» **What to work on**
Pull out every line in the data that has the string "will" in it.

(Recorded data)
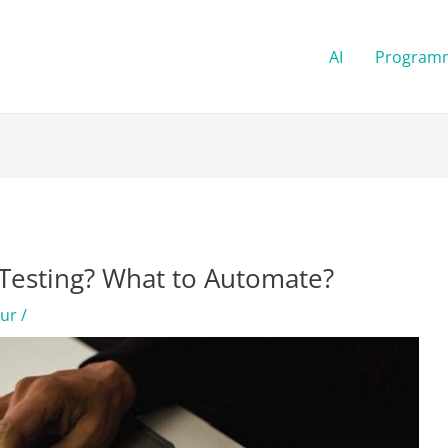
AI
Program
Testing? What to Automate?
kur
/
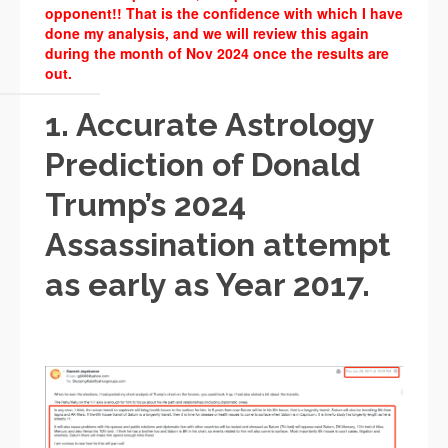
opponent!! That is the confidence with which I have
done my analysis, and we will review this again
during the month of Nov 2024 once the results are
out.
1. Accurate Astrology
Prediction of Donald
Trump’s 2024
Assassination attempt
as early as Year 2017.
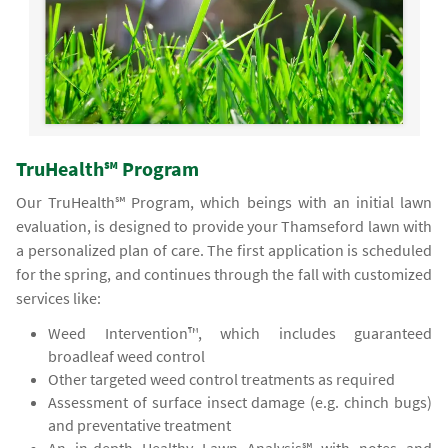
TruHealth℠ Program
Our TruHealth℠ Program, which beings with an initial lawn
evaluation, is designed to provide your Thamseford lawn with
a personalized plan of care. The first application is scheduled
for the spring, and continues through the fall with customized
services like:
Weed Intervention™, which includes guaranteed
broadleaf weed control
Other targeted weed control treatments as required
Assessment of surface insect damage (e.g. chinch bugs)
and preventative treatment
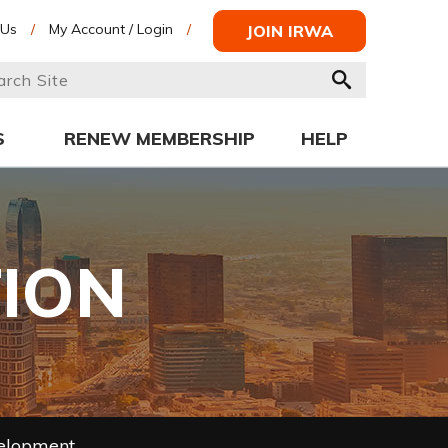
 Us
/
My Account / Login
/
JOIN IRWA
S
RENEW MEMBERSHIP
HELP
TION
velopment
...
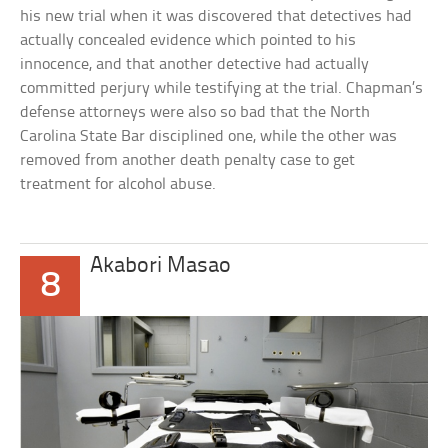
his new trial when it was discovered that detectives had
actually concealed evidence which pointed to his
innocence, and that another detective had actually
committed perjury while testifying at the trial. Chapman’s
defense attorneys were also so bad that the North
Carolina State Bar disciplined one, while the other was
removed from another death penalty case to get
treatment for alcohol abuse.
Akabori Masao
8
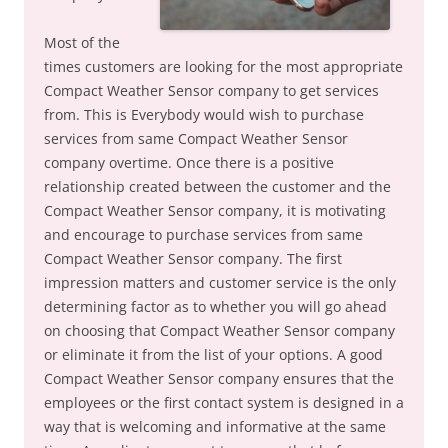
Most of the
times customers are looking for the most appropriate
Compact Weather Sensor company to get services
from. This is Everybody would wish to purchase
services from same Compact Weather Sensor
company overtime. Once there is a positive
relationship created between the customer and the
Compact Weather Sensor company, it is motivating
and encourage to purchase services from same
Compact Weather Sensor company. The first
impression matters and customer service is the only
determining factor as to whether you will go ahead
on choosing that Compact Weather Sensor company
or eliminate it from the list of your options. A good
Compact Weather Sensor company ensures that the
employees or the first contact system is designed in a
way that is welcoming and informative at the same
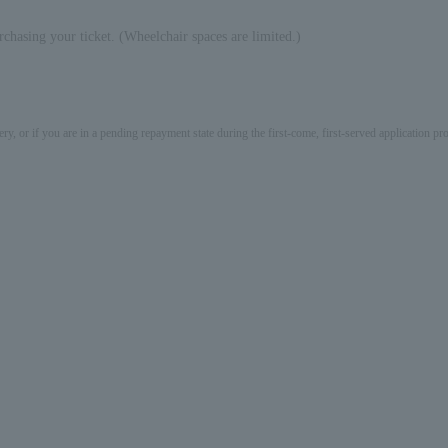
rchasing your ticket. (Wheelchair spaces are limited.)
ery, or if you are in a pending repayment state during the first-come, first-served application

» **Solution to this exercise**
done my analysis, and we will review this again
determining factor as to whether you will go ahead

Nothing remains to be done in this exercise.